## Extract provided

========================

Using dask on casper with geocat · dask

Stream: dask

Topic: Using dask on casper with geocat

Brian Medeiros (Oct 04 2021 at 16:49):

I'd like to use geocat's interp_hybrid_to_pressure function on a large series of simulations, but it seems very slow. I noticed that its output is a dask object, so I figured this was a good opportunity to try to learn how to use dask better on casper. Unfortunately, my attempt has totally failed. Using a single dataarray, the function no longer even completes the interpolation step (takes about a minute without setting up the dask cluster). I tried to follow the example of setting up dask from https://ncar.github.io/esds/posts/2021/casper_pbs_dask/ and I upped the resources to be 6 cores, 128GB memory, and 12 processes. Here's how I tried to set up the cluster:

# Import dask
import dask

# Use dask jobqueue
from dask_jobqueue import PBSCluster

# Import a client
from dask.distributed import Client

# Setup your PBSCluster
cluster = PBSCluster(
    cores=6, # The number of cores you want
    memory='128GB', # Amount of memory
    processes=12, # How many processes
    queue='casper', # The type of queue to utilize (/glade/u/apps/dav/opt/usr/bin/execcasper)
    local_directory='$TMPDIR', # Use your local directory
    resource_spec='select=1:ncpus=6:mem=128GB', # Specify resources
    project='P03010039', # Input your project ID here
    walltime='02:00:00', # Amount of wall time
    interface='ib0', # Interface to use
)


client = Client(cluster)
# Setup your PBSCluster - make sure that it uses the casper queue
cluster = PBSCluster(queue='casper')

My script is here: /glade/u/home/brianpm/example_dask_geocat.py.

Anyone have an idea where I've gone off the rails here?

Isla Simpson (Oct 04 2021 at 17:10):

Hi Brian, I'm not sure I can be helpful in seeing what's going on but I have been using the interp_hybrid_to_pressure with some success. I was trying to do things quickly and rather than using geocat I just pasted the function into my notebooks. An examples is here...
/glade/u/home/islas/scripts/setupSNAP/postprocess/6hrZ/postprocessdata_6hrZ_3D.ipynb. It does seem slow to be compared to NCL, but it does actually complete and is not terribly slow. Glad to hear if there are more efficient ways or if there's something that I have set here that makes a difference.

========================

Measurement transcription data
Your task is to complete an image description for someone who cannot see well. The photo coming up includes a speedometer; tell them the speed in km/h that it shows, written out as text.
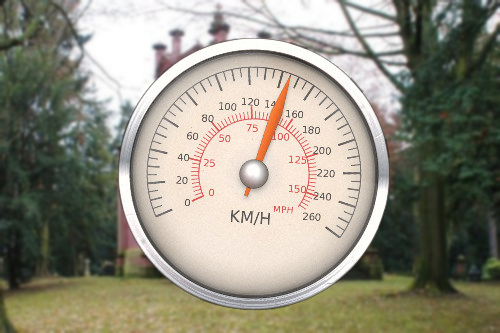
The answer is 145 km/h
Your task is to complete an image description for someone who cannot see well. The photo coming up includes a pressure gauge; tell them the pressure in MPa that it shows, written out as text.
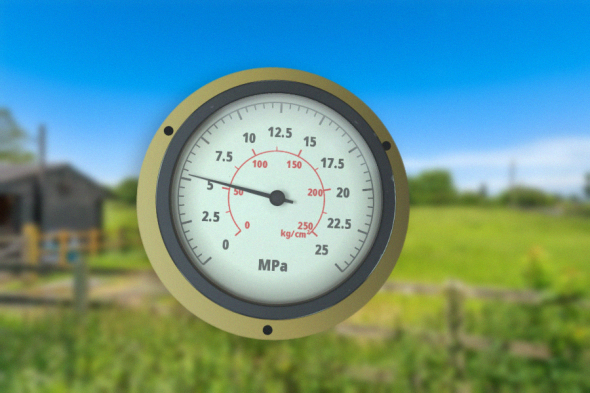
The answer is 5.25 MPa
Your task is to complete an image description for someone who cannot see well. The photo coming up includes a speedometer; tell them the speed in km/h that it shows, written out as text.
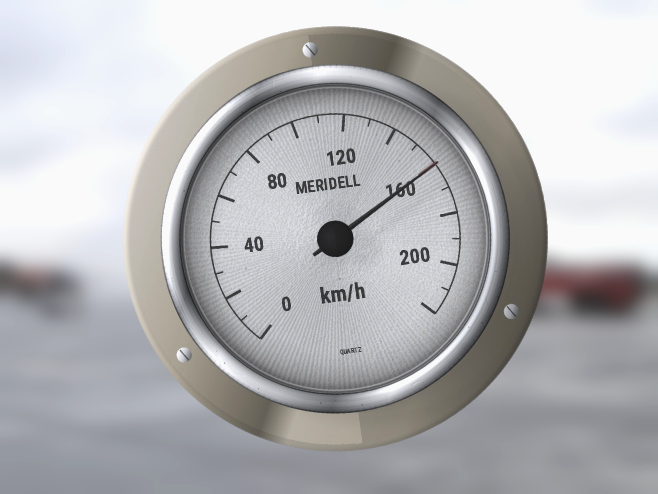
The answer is 160 km/h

========================

## Study questions
1. Answer these questions about the dask forum thread:
(a) What numbers of cores, memory and processes did Brian Medeiros set for the cluster?
(b) Without the dask cluster set up, about how long did the interpolation step take?
(c) Rather than using geocat, what did Isla Simpson do with the interp_hybrid_to_pressure function?
2. Please translate this sentence from the dask forum thread into Spanish: "I noticed that its output is a dask object, so I figured this was a good opportunity to try to learn how to use dask better on casper."

## Task-by-task outputs
1.
(a) 6 cores, 128GB memory and 12 processes.
(b) About a minute.
(c) Pasted the function into notebooks.

2. Noté que su salida es un objeto de dask, así que pensé que era una buena oportunidad para intentar aprender a usar mejor dask en casper.